The best introduction to the design of UD as a linguistic framework is de Marneffe et al. (2021). UD has been crafted to strike a delicate balance between approximately 6 dimensions:
- UD needs to be satisfactory on linguistic analysis grounds for individual languages.
- UD needs to be good for linguistic typology, i.e., providing a suitable basis for bringing out cross-linguistic parallelism across languages and language families.
- UD must be suitable for rapid, consistent annotation by a human annotator.

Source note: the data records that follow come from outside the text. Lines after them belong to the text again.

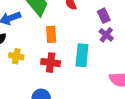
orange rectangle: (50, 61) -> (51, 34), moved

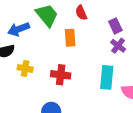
orange rectangle: (51, 34) -> (70, 38), moved
cyan rectangle: (82, 55) -> (107, 77), moved

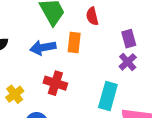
blue arrow: (19, 29) -> (43, 48), moved
yellow cross: (25, 68) -> (15, 94), moved, turned 32

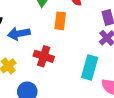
blue arrow: (43, 48) -> (19, 34), moved

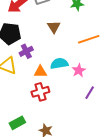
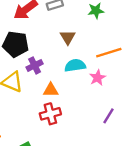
cyan semicircle: (59, 64) -> (75, 65), moved
pink star: (79, 70) -> (98, 78), moved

- UD must be easily comprehended and used by a non-linguist, whether a language learner or an engineer with prosaic needs for language processing. We refer to this as seeking a habitable design, and it leads us to favor traditional grammar notions and terminology.
- UD must be suitable for computer parsing with high accuracy.
- UD must support downstream language understanding tasks (relation extraction, reading comprehension, machine translation, …).
It’s easy to come up with a proposal that improves UD on one of these dimensions. The interesting and difficult part is to improve UD while remaining sensitive to all these dimensions.
Getting started using UD
On a practical level, the UD project specifies common data formats and maintains infrastructure for treebanks:
- The UD annotation guidelines specify common inventories of part-of-speech tags, morphological features, and syntactic dependency relations. Each of these labels has a project-wide (“universal”, or “u” for short) documentation page, as well as some documentation pages customized for individual languages, e.g., u-dep/nsubj for nominal subjects. Links to switch between language-specific and universal pages appear at the bottom. UD data is stored in the CoNLL-U format, a text-based format conducive to computational processing.
- The homepage lists languages and treebanks that have been contributed to the project. Many have been converted (with some level of noise) from other treebank frameworks; some have been annotated in UD directly. Treebanks are minimally required to conform to the UD technical standard as enforced by the validator script, and to specify an open license (most data has a Creative Commons license). The data for each treebank lives in its own GitHub repository. Twice a year, a bundle of all the conformant treebanks is released.
- UD welcomes contributions of new treebanks/languages as well as improvements to the existing data and guidelines/documentation.
- Most people start either by downloading some treebanks or by using some of the various tools that have been developed, for visualizing, searching, and processing treebanks or for annotating (“parsing”) human language text with UD analyses. Recommended starting tools are ArboratorGrew for querying existing treebanks and hand-annotating new data, Stanza or UDPipe for automatically parsing plain text into UD format, and conllu for simple Python code for reading and writing CoNLL-U format.
Project organization
UD is an open collaboration with many project members. The administrative structure is kept at a minimum and currently consists of the following:
- The project is coordinated by Joakim Nivre (aka chief cat herder).
- Releases (including validation and documentation) are managed by Dan Zeman.
- Universal guidelines are managed by a small group of core members, currently consisting of Marie-Catherine de Marneffe, Chris Manning, Lori Levin, Joakim Nivre, Nathan Schneider, Francis Tyers, Amir Zeldes and Dan Zeman.
- Language-specific guidelines and treebanks are maintained by each specific language team.
- Issues are raised on GitHub and resolved through discussion and voting among the core members.